# Titan Industries



## azmike (Jan 4, 2015)

I bought a Titan Industries adapter for the 5075M to go from Euro to skid steer accessories.

It was pretty rough, we had to cut it and widen plus grind all of the surfaces before it would fit any skid steer forks or buckets. I'm not very impressed with their program.


----------



## JD3430 (Jan 1, 2012)

What was the cost for adapter ifn you don't mind me askin?
I have my eyes on a couple small power shifts from CA. Both have euro. QA. Stealer wants like $1,000 to replace with SSQA.
I thought it might be easier to remove euro QA and install SSQA, then sell euro on CL?

If there's one thing I would have done different, it's that I would have had tractors built with euro QA. Looks like a easier, better setup.


----------



## azmike (Jan 4, 2015)

The adapter was $289 delivered. I also ordered just the hardware so we could build our own hay spear.


----------



## JD3430 (Jan 1, 2012)

Does having the adapter on top of the euro hitch make it seem flimsy? Or stick out real far beyon loader arms thereby lowering lift capacity? 
Sorry about your troubles, this topic really is interesting. I may be in same situation as you""


----------



## Gearclash (Nov 25, 2010)

River Valley Machine of Dubuque IA makes a nice semi finished SSQA plate. You build brackets to suit. Maybe they have a fully finished version? The moving parts are cloned or sourced from Case 400 series so they are readily available. I have a cost of $355. They have an eBay presence but will give you a better deal if you contact them directly.


----------



## mx113 (Jul 20, 2011)

I bought the same adapter last year. Hands down the worst attachment I own. Took a lot of grinding to make it accept any attachment. Locking levers just fall down on their own. My first and last purchase from that outfit.


----------



## 8350HiTech (Jul 26, 2013)

I realize that it seems all online reviews are negative but a quick Google search suggests buying something from them is a crapshoot. I'd consider you lucky that you were at least able to make it work eventually.


----------



## JD3430 (Jan 1, 2012)

I knew when I responded to AZMike's original post that I recognized that name...Titan.

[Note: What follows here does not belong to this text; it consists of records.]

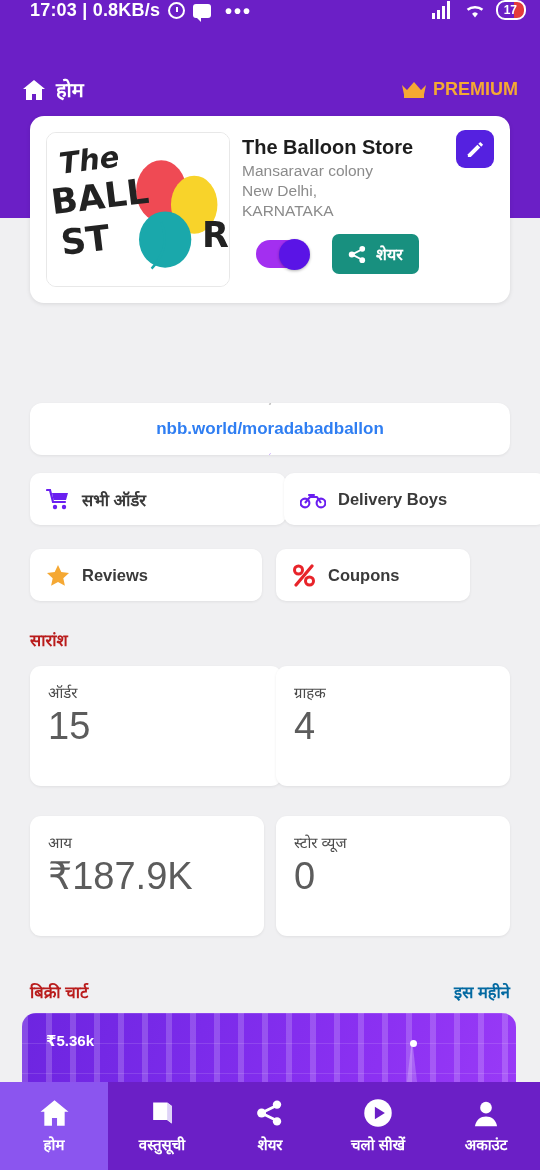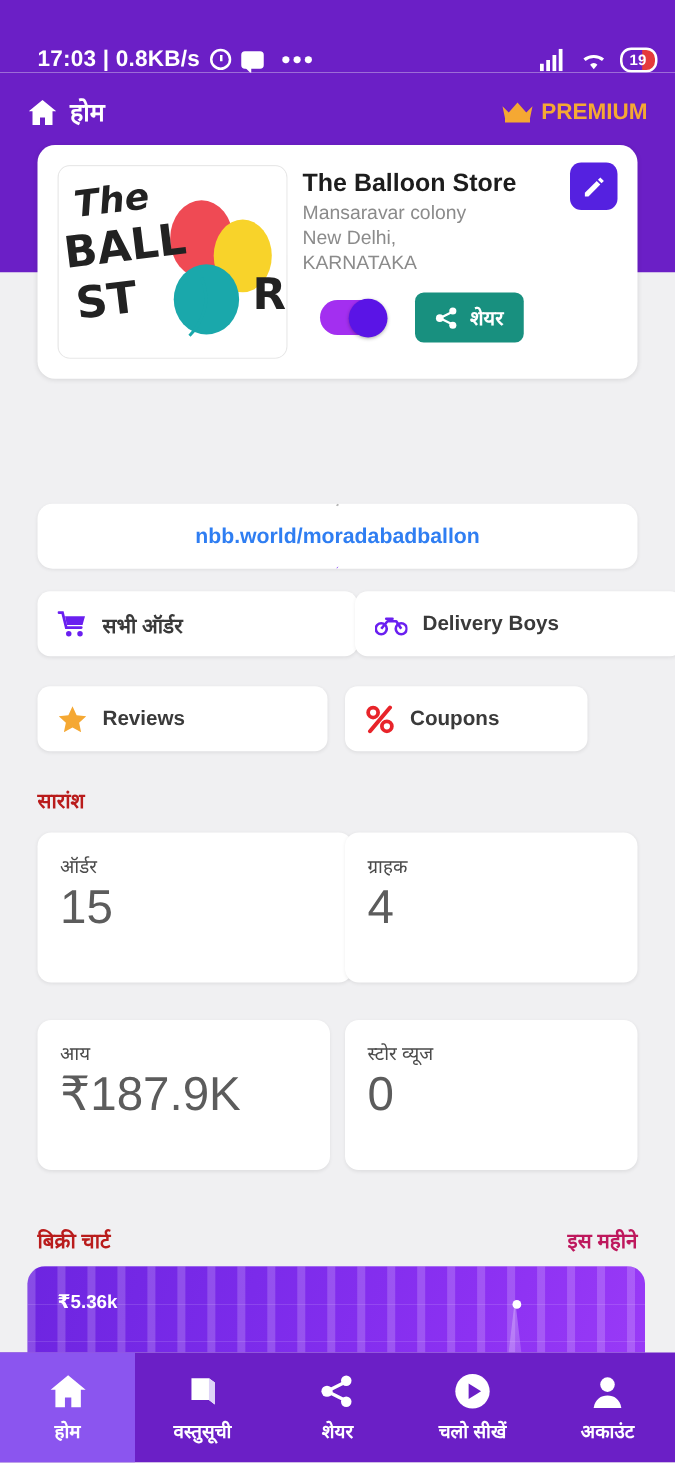--- a/index.html
+++ b/index.html
@@ -6,21 +6,21 @@
   html,body { width:540px; height:1170px; overflow:hidden; }
   body {
     font-family:"Liberation Sans","DejaVu Sans",sans-serif;
     background:#f0f0f2;
     position:relative;
   }
 
   
   .statusbar{
     height:58px; background:#6b1fc6; color:#fff;
-    display:flex; align-items:flex-end; justify-content:space-between;
+    display:flex; align-items:flex-start; justify-content:space-between;
     padding:0 14px 0 30px;
   }
   .sb-left{ display:flex; align-items:center; gap:8px; font-size:18px; font-weight:bold; letter-spacing:.2px;}
   .sb-right{ display:flex; align-items:center; gap:10px;}
   .sb-dots{ letter-spacing:2px; font-size:20px; font-weight:bold; margin-left:6px; line-height:10px;}
   .battery{
     border:2px solid #fff; border-radius:9px; padding:0 7px 0 6px; height:20px;
     display:flex; align-items:center; font-size:12px; font-weight:bold;
     position:relative; background:linear-gradient(90deg,#6b1fc6 0 62%, #e43b3b 62% 100%);
   }
@@ -105,21 +105,21 @@
   }
   .s1{ top:608px; left:30px; width:252px; height:120px;}
   .s2{ top:608px; left:276px; width:234px; height:120px;}
   .s3{ top:758px; left:30px; width:234px; height:120px;}
   .s4{ top:758px; left:276px; width:234px; height:120px;}
   .stat-label{ font-size:15px; color:#4b4b4b; margin-bottom:4px;}
   .stat-value{ font-size:38px; color:#5c5c5c; font-weight:normal; line-height:1.1;}
 
   .sec-chart{ top:922px; }
   .chart-period{
-    position:absolute; right:30px; top:922px; font-size:16.5px; font-weight:bold; color:#be185d;
+    position:absolute; right:30px; top:922px; font-size:16.5px; font-weight:bold; color:#0369a1;
   }
   .chart-card{
     position:absolute; top:955px; left:22px; width:494px; height:128px;
     border-radius:14px; overflow:hidden;
     background:linear-gradient(105deg,#6d25e0 0%, #7b2bea 35%, #8c31f2 70%, #9a3bf7 100%);
   }
   .chart-grid{ position:absolute; inset:0;
     background-image:
       repeating-linear-gradient(to right, rgba(255,255,255,.18) 0 6px, transparent 6px 24px),
       repeating-linear-gradient(to bottom, rgba(255,255,255,.12) 0 1px, transparent 1px 30px);
@@ -161,21 +161,21 @@
       <rect x="0" y="12" width="3" height="6" fill="#fff"></rect>
       <rect x="5" y="9" width="3" height="9" fill="#fff"></rect>
       <rect x="10" y="5" width="3" height="13" fill="#fff"></rect>
       <rect x="15" y="0" width="3" height="18" fill="#fff"></rect>
     </svg>
     <svg width="22" height="17" viewBox="0 0 24 18">
       <path d="M12 16.5l-3.2-4A5 5 0 0 1 12 11a5 5 0 0 1 3.2 1.5z" fill="#fff"></path>
       <path d="M3 7.2A13.6 13.6 0 0 1 12 4a13.6 13.6 0 0 1 9 3.2l-1.8 2.2A10.8 10.8 0 0 0 12 6.8a10.8 10.8 0 0 0-7.2 2.6z" fill="#fff"></path>
     </svg>
     <span class="battery">
-      <span>19</span>
+      <span>17</span>
     </span>
   </div>
 </div>
 
 <div class="content">
 
   <div class="header">
     <div class="header-row">
       <div class="home-title">
         <svg width="24" height="22" viewBox="0 0 24 22">

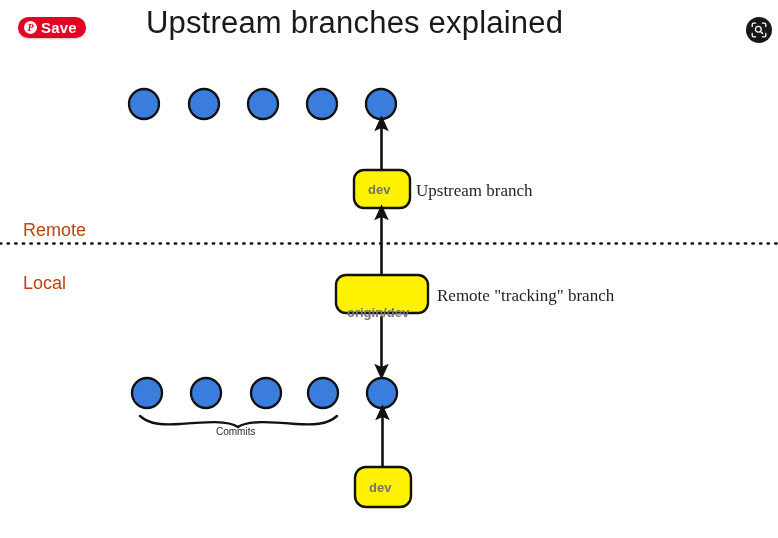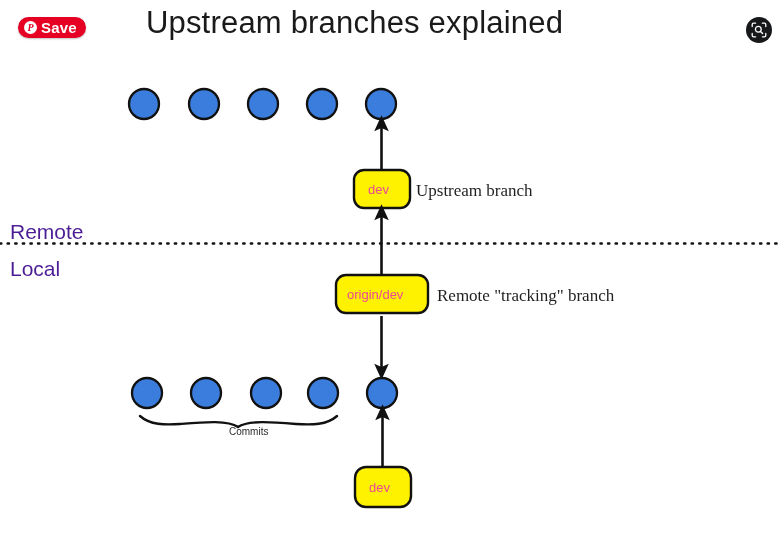--- a/index.html
+++ b/index.html
@@ -92,32 +92,33 @@
     font-size: 31px;
     letter-spacing: .2px;
     color: #1a1a1a;
   }
   .annot {
     font-size: 17px;
     color: #1f1f1f;
     font-family: Liberation Serif, serif;
   }
   .zone-label {
-    font-size: 21px;
-    color: #4c1d95;
+    font-size: 18px;
+    color: #c2410c;
+    margin-left: 13px;
   }
   .commits-label {
     font-size: 10px;
     color: #2a2a2a;
   }
   .node-text {
     position: absolute;
     white-space: nowrap;
-    font-weight: normal;
-    color: #ec4899;
+    font-weight: bold;
+    color: #737373;
     font-family: "Liberation Sans", sans-serif;
     pointer-events: none;
   }
   .node-dev { font-size: 13px; }
   .node-origin { font-size: 13px; }
 </style>
 </head>
 <body>
 
 <div id="stage">
@@ -161,29 +162,29 @@
              C248,420 272,422 296,424 C312,425 327,425 337,416" fill="none" stroke="#111111" stroke-width="2.4" stroke-linecap="round"></path>
 
     <line x1="382.5" y1="466" x2="382.5" y2="413" stroke="#111111" stroke-width="2.6" marker-end="url(#arrowhead)"></line>
 
     <rect x="355" y="467" width="56" height="40" rx="11" ry="11" fill="#fff200" stroke="#111111" stroke-width="2.4"></rect>
   </svg>
 
   <div class="txt title">Upstream branches explained</div>
 
   <div class="txt zone-label" style="left:10px; top:220px;">Remote</div>
-  <div class="txt zone-label" style="left:10px; top:257px;">Local</div>
+  <div class="txt zone-label" style="left:10px; top:273px;">Local</div>
 
   <div class="node-text node-dev" style="left:368px; top:182px;">dev</div>
   <div class="txt annot" style="left:416px; top:181px;">Upstream branch</div>
 
-  <div class="node-text node-origin" style="left:347px; top:287px;">origin/dev</div>
+  <div class="node-text node-origin" style="left:347px; top:305px;">origin/dev</div>
   <div class="txt annot" style="left:437px; top:286px;">Remote "tracking" branch</div>
 
-  <div class="txt commits-label" style="left:216px; top:426px;margin-left:13px;">Commits</div>
+  <div class="txt commits-label" style="left:216px; top:426px;">Commits</div>
 
   <div class="node-text node-dev" style="left:369px; top:480px;">dev</div>
 
   <div class="save-btn">
     <span class="pin-glyph">P</span>
     <span class="save-label">Save</span>
   </div>
 
   <div class="vsearch-badge">
     <svg width="16" height="16" viewBox="0 0 16 16">

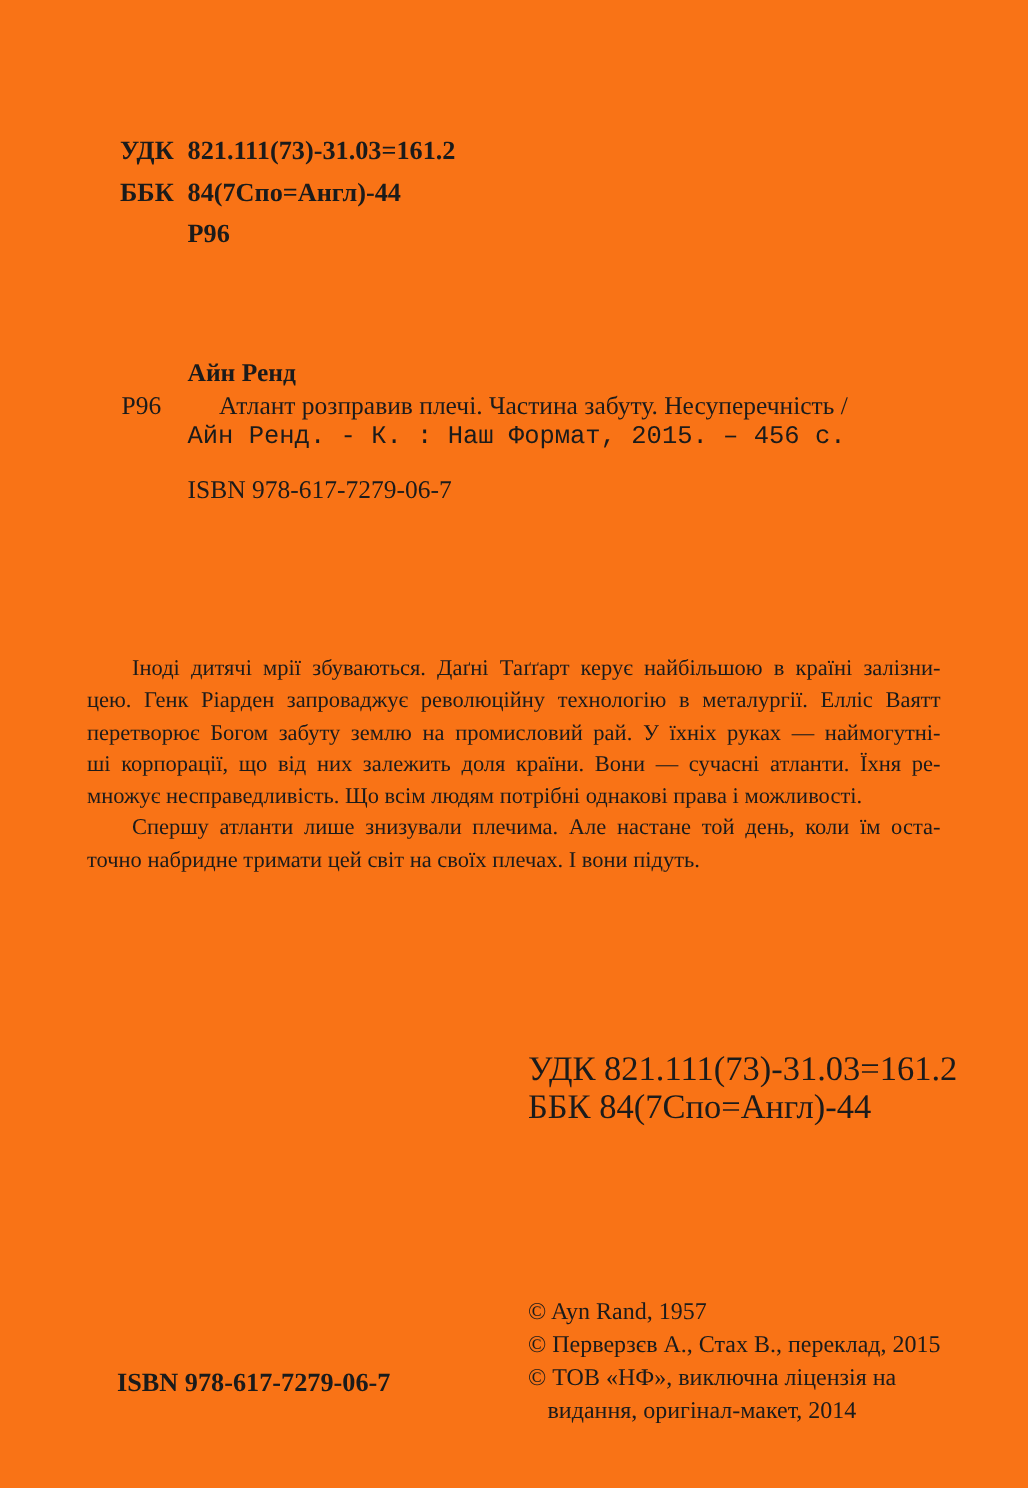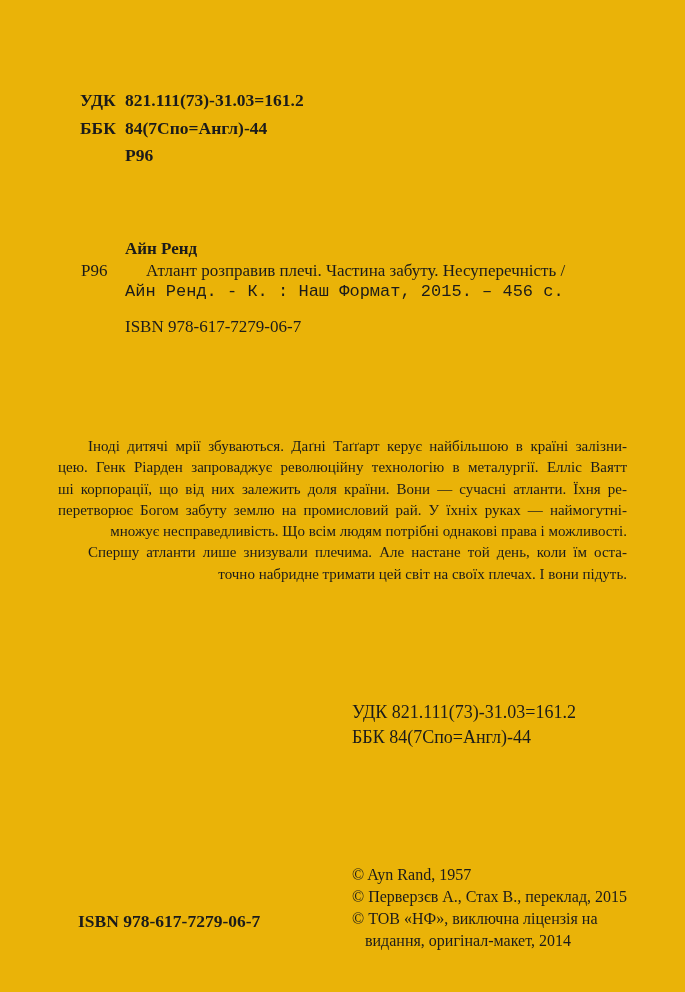--- a/index.html
+++ b/index.html
@@ -5,21 +5,21 @@
   html, body {
     margin: 0;
     padding: 0;
     background: #e8e8e8;
   }
   .page {
     position: relative;
     width: 685px;
     height: 992px;
     margin: 0 auto;
-    background: #eab308;
+    background: #f97316;
     color: #1b1b1b;
     font-family: "Liberation Serif", "DejaVu Serif", serif;
     overflow: hidden;
   }
 
   
   .top-codes {
     position: absolute;
     left: 80px;
     top: 87px;
@@ -64,32 +64,32 @@
     width: 569px;
     font-size: 15px;
     line-height: 21.3px;
   }
   .annotation .jline {
     text-align: justify;
     text-align-last: justify;
     white-space: normal;
   }
   .annotation .jlast {
-    text-align: right;
+    text-align: left;
   }
   .annotation .indent {
     text-indent: 30px;
   }
 
   
   .bottom-codes {
     position: absolute;
     left: 352px;
     top: 700px;
-    font-size: 18px;
+    font-size: 23px;
     line-height: 25px;
   }
 
   
   .copyright {
     position: absolute;
     left: 352px;
     top: 864px;
     font-size: 16px;
     line-height: 22px;
@@ -131,22 +131,22 @@
       <span class="author-sign">Р96</span>
       <div class="title-line1">Атлант розправив плечі. Частина забуту. Несуперечність /</div>
     </div>
     <div class="title-line2">Айн Ренд. - К. : Наш Формат, 2015. – 456 с.</div>
     <div class="isbn">ISBN 978-617-7279-06-7</div>
   </div>
 
   <div class="annotation">
     <div class="jline indent">Іноді дитячі мрії збуваються. Даґні Таґґарт керує найбільшою в країні залізни-</div>
     <div class="jline">цею. Генк Ріарден запроваджує революційну технологію в металургії. Елліс Ваятт</div>
+    <div class="jline">перетворює Богом забуту землю на промисловий рай. У їхніх руках — наймогутні-</div>
     <div class="jline">ші корпорації, що від них залежить доля країни. Вони — сучасні атланти. Їхня ре-</div>
-    <div class="jline">перетворює Богом забуту землю на промисловий рай. У їхніх руках — наймогутні-</div>
     <div class="jlast">множує несправедливість. Що всім людям потрібні однакові права і можливості.</div>
     <div class="jline indent">Спершу атланти лише знизували плечима. Але настане той день, коли їм оста-</div>
     <div class="jlast">точно набридне тримати цей світ на своїх плечах. І вони підуть.</div>
   </div>
 
   <div class="bottom-codes">
     <div>УДК 821.111(73)-31.03=161.2</div>
     <div>ББК 84(7Спо=Англ)-44</div>
   </div>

I remember buying a 84" grapple bucket from Titan like 10 years ago.

Delivered with the wrong hydraulic couplers. Then when I went out to get correct flat face couplers, it had "british pipe thread" fittings. Drove the hydraulic shop a little crazy with that...

Then after I got it set up, I remember first day we hooked it up, we were using it to remove brush we cut along a field and put it into a tri-axle. First time I dumped the bucket and opened the grapple, the whole grapple bucket fell off the loader into the triaxle.

Bitch of a time pulling it out and getting it reconnected.

I swore them off my list forever, too.


----------



## azmike (Jan 4, 2015)

Once we adjusted the width, plasma cut and ground rough welds and tightened the retaining arm we saved a couple of bucks and a day of shop time building our own adapter. I would not seek out this company's products again.... but for $289 it will work OK.

We are just too busy to load up more projects. With the forks on we are moving many welded corners and H braces for the rotational pasture fencing. JD3430, it seems stable enough.


----------